Problem to solve:
Please copy out every line in the records below that includes the word "lines".

Dataset excerpts:
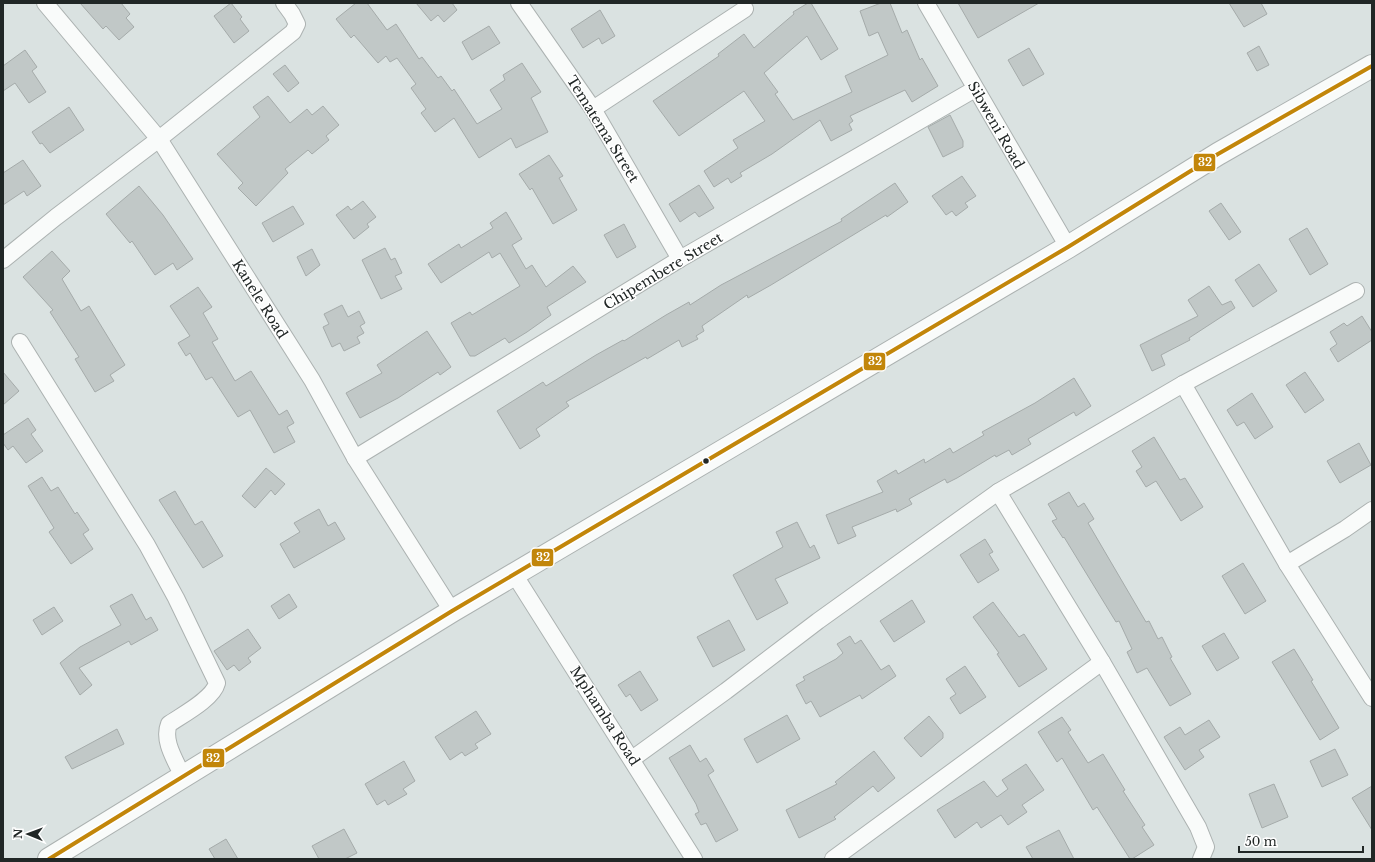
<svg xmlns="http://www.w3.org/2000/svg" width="1375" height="862" viewBox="0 0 1375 862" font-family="'Libre Baskerville',serif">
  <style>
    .building { fill: #c1c8c7; stroke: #a5abaa }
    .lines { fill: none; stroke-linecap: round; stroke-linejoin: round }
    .minor-casing { stroke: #acb2b1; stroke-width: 18 }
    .primary-casing { stroke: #acb2b1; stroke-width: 24 }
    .minor { stroke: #f9fbfa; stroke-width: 16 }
    .primary { stroke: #f9fbfa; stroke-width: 22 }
    .bus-1-casing { stroke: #fff; stroke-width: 7 }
    .bus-1 { stroke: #c2860a; stroke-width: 4 }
    .bus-dot { fill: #212726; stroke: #fff; stroke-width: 1.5 }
    .labels { text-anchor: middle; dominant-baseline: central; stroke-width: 3; stroke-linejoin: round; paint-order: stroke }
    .street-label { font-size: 14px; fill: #212726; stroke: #fff }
    .line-badge { stroke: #fff; stroke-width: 1.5 }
    .badge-label { font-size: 11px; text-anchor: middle; font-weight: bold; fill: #fff }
  </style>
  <rect width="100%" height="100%" fill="#dae2e1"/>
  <g class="building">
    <path d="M80 3H121L130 14 126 18 134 27 119 40 106 26 103 29Z"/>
    <path d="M231 3 242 17 240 19 249 31 234 43 214 16Z"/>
    <path d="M356 3H367L387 30 396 24 419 59 422 57 438 78 441 76 452 91 454 89 477 124 502 109 490 90 505 80 503 75 522 63 541 92 531 98 548 132 516 148 511 138 479 158 454 118 435 132 421 113 426 109 411 88 416 84 397 58 390 62 386 56 378 63 354 35 351 38 336 19Z"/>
    <path d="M416 3H452L457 10 444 22 438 15 431 21Z"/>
    <path d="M808 3H811L838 49 821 60 807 36 764 73 778 92 775 94 793 120 852 92 845 76 888 55 878 32 869 36 860 11 881 3H890L902 33 907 30 920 60 922 58 938 86 912 102 905 90 850 116 853 121 849 124 852 130 831 141 820 120 772 154 740 173 742 176 731 183 728 178 714 187 704 171 738 148 733 140 765 121 744 91 679 136 653 101 719 56 718 54 744 34 754 48 794 14 793 12Z"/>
    <path d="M958 3H1039L978 38Z"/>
    <path d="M1229 3H1261L1267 14 1244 27Z"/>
    <path d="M600 10 615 36 602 44 599 38 583 48 571 29Z"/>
    <path d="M489 26 500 43 472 60 462 42Z"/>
    <path d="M1259 46 1269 65 1257 71 1247 53Z"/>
    <path d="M1029 48 1044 74 1023 86 1008 60Z"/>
    <path d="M25 50 37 67 32 71 46 92 29 103 15 83 3 91V66Z"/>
    <path d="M285 65 299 83 288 92 273 74Z"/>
    <path d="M268 96 290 123 307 109 312 115 323 106 339 125 326 136 329 140 312 154 308 150 285 169 288 173 256 206 238 188 243 183 217 154 260 117 253 107Z"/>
    <path d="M69 107 84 130 50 153 42 143 40 144 32 132Z"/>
    <path d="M950 115 963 141V147L943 157 928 127Z"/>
    <path d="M549 155 563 176 559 178 577 210 553 224 532 188 530 190 519 174Z"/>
    <path d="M23 160 41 186 27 196 24 191 3 205V173Z"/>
    <path d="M962 176 976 196 965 203 968 207 956 216 952 211 946 215 932 196Z"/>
    <path d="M895 183 908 202 887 217 886 215 771 285 748 298 747 295 702 326 704 331 696 336 698 339 682 347 679 340 647 359 646 357 566 402 569 406 536 429 540 436 520 449 497 411 543 382 546 386 596 355 623 340 624 341 666 315 689 302 690 305 721 285 842 221 841 219Z"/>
    <path d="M699 185 714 208 699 217 695 212 680 222 669 204Z"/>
    <path d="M139 186 163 215 193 259 177 270 173 263 155 275 132 241 130 243 106 214Z"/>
    <path d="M363 201 376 217 367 224 369 227 354 239 336 215 348 206 351 210Z"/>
    <path d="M1221 203 1241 232 1229 240 1209 211Z"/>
    <path d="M293 206 304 224 273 242 262 223Z"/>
    <path d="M506 212 522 239 512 245 526 269 532 265 546 287 573 266 586 282 547 307 551 315 527 332 509 343 505 338 475 356H470L451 323 470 312 472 315 520 286 500 253 492 258 489 252 441 283 428 264 459 244 461 248 493 228 490 223Z"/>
    <path d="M624 224 636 247 617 258 604 235Z"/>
    <path d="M1307 228 1328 264 1310 275 1289 239Z"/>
    <path d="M385 248 391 260 395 258 402 273 395 276 402 289 381 299 362 260Z"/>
    <path d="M312 249 320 265 306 276 297 257Z"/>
    <path d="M52 251 70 271 62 279 81 311 89 306 125 365 110 375 114 381 95 392 75 359 79 357 50 312 53 310 23 277Z"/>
    <path d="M1259 264 1277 291 1253 307 1235 280Z"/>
    <path d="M1209 286 1222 305 1231 301 1235 308 1189 338 1190 340 1161 355 1165 365 1152 371 1140 345 1198 316 1188 300Z"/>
    <path d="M198 287 212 307 203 313 218 339 212 342 235 381 251 371 279 415 287 410 294 423 287 427 295 442 274 453 250 410 238 417 212 377 206 380 190 353 186 356 178 343 190 336 170 306Z"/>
    <path d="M342 305 348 317 359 311 365 323 360 326 364 333 357 337 360 343 344 351 340 343 332 347 323 327 329 324 324 314Z"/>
    <path d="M1362 316 1372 332V340L1338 362 1330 349 1337 344 1330 332 1344 323 1347 326Z"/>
    <path d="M427 331 451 367 440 375 438 372 398 398 360 418 346 393 382 373 377 365Z"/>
    <path d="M3 372 19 391 3 405Z"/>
    <path d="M1305 372 1324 400 1305 413 1286 385Z"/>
    <path d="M1074 378 1091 406 1076 416 1074 412 1028 439 1031 444 1012 455 1009 450 996 457 995 455 957 478 947 483 945 479 909 499 912 504 897 512 896 509 852 527 856 536 838 544 826 515 883 492 877 481 896 470 898 474 924 459 925 463 950 448 953 453 984 435 982 432 1035 403Z"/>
    <path d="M1252 393 1273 427 1255 439 1244 422 1237 426 1227 410Z"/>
    <path d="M28 418 36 430 31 434 43 451 26 463 13 446 8 450 3 443V435Z"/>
    <path d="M1154 437 1180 480 1185 478 1203 507 1181 521 1156 481 1146 487 1136 471 1142 467 1132 451Z"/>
    <path d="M1359 443 1371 465 1340 483 1327 461Z"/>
    <path d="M266 468 285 484 275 495 271 490 255 508 242 496Z"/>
    <path d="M42 477 51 491 58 487 75 514 77 512 89 530 83 534 93 549 71 564 49 532 54 528 28 486Z"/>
    <path d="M175 491 195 525 202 521 223 556 203 568 159 500Z"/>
    <path d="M1069 492 1078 507 1084 503 1094 519 1088 523 1146 622 1149 621 1158 639 1162 637 1172 657 1170 658 1191 694 1170 706 1147 668 1137 673 1127 652 1132 649 1119 621 1116 622 1064 537 1063 538 1052 521 1057 519 1048 504Z"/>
    <path d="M319 509 328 526 335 522 345 539 294 568 280 544 300 532 294 523Z"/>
    <path d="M797 522 810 548 814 545 820 558 775 579 788 603 757 620 733 575 783 547 776 532Z"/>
    <path d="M985 539 993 552 989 554 999 570 978 583 960 555Z"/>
    <path d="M1243 563 1266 601 1245 614 1222 576Z"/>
    <path d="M132 594 146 620 151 617 158 630 131 645 129 641 79 668 92 685 80 695 60 663 80 647 121 625 110 606Z"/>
    <path d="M289 594 297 607 279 619 271 606Z"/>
    <path d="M912 600 925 622 894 642 880 621Z"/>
    <path d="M993 602 1019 637 1024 634 1047 669 1019 687 997 654 999 653 973 617Z"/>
    <path d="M54 607 63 621 42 635 33 620Z"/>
    <path d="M729 620 745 650 713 667 697 637Z"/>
    <path d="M248 629 261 648 248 658 251 662 239 671 234 665 227 670 214 651Z"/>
    <path d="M1224 633 1239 658 1217 671 1202 646Z"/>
    <path d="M850 636 855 644 861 640 881 670 889 665 896 676 862 699 860 695 820 717 811 701 806 704 796 685 805 680 803 677 836 659 843 653 837 644Z"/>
    <path d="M1294 649 1313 680 1311 681 1339 728 1320 740 1272 662Z"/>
    <path d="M965 666 986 697 960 714 950 698 956 694 946 679Z"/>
    <path d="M640 671 658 700 641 711 630 694 626 697 618 685Z"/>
    <path d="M476 711 491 734 475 744 478 748 465 756 462 752 450 760 435 737Z"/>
    <path d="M787 715 800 739 757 763 744 739Z"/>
    <path d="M929 716 943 733V738L921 757 904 738Z"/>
    <path d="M1062 717 1071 730 1068 732 1088 763 1103 754 1125 790 1123 791 1145 825 1142 827 1154 845 1132 859H1130L1097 807 1093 810 1062 758 1057 762 1038 732Z"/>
    <path d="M1209 720 1220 737 1199 750 1204 757 1185 770 1164 737 1180 727 1185 735Z"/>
    <path d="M117 729 124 744 72 769 65 757Z"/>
    <path d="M690 745 700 762 706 758 714 771 708 775 738 830 716 842 706 823 701 825 695 814 699 812 696 804 669 758Z"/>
    <path d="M1335 749 1348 775 1322 787 1310 761Z"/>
    <path d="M874 751 895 778 878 792 873 786 834 817 836 819 799 838 786 810 837 784 835 782Z"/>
    <path d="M404 761 415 781 403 789 407 794 388 805 385 800 377 805 365 784Z"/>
    <path d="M1026 764 1044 790 1022 805 1027 812 1008 825 1001 815 981 828 977 822 955 838 937 810 984 781 997 797 1008 789 1002 780Z"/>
    <path d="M1274 784 1288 817 1262 828 1249 794Z"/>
    <path d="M1372 786V830L1352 798Z"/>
    <path d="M344 829 357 853 345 859H319L312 846Z"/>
    <path d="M1059 830 1074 859H1033L1026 847Z"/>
    <path d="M226 839 238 859H215L209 849Z"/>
  </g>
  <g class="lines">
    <defs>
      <g id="minor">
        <path d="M45 3 159 139 312 380 355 458 452 611"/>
        <path d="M519 3 593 109 680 259"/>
        <path d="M926 3 1068 247"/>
        <path d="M593 109 745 9"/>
        <path d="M3 260 56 217 159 139 293 32 297 24 292 14 284 3"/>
        <path d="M20 342 147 545 176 598 217 683C213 699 182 715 169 724 162 741 176 761 183 777"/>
        <path d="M1183 384 1287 564 1372 698"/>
        <path d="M355 458 680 259 975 89"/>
        <path d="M998 492 1102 662 1198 827 1206 847 1201 859"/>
        <path d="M1287 564 1345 529 1372 510"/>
        <path d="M514 574 694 859"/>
        <path d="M632 759 726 691 818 621 998 492 1183 384 1356 291"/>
        <path d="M833 859 1102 662"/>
      </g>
      <path id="primary" d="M49 859 452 611 1068 247 1218 154 1372 66"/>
    </defs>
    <use href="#minor" class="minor-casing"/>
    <use href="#primary" class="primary-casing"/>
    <use href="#minor" class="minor"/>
    <use href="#primary" class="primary"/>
    <defs>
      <path id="bus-1" d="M49 859 452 611 1068 247 1218 154 1372 66"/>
    </defs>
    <use href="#bus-1" class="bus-1-casing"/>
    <use href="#bus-1" class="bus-1"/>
  </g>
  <circle class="bus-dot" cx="706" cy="461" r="3.5"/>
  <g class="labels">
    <g class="street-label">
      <text transform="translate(996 125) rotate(60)">Sibweni Road</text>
      <text transform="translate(603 129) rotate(58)">Tematema Street</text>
      <text transform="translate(663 271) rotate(-31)">Chipembere Street</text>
      <text transform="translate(260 299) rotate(58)">Kanele Road</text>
      <text transform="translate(605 716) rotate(57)">Mphamba Road</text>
    </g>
  </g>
  <g class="line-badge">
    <rect x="1193" y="153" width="23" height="19" rx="4" fill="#c2860a"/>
    <rect x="863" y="352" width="23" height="19" rx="4" fill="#c2860a"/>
    <rect x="531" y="548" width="23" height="19" rx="4" fill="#c2860a"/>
    <rect x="202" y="748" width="23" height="20" rx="4" fill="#c2860a"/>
  </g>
  <g class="badge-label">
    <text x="1205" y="166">32</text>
    <text x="875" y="365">32</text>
    <text x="543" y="561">32</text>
    <text x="213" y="762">32</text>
  </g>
  <rect width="1375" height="862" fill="none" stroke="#212726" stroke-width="8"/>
  <g transform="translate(28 834) rotate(271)" stroke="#ffffff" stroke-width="3" paint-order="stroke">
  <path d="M0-3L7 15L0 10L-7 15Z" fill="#212726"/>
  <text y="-6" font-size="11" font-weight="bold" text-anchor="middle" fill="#212726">N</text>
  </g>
  <path d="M1239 846v6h124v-6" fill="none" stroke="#212726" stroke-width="2"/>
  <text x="1245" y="846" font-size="12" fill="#212726" stroke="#ffffff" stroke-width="3" paint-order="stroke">50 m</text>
</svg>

Written solution:
    .lines { fill: none; stroke-linecap: round; stroke-linejoin: round }
  <g class="lines">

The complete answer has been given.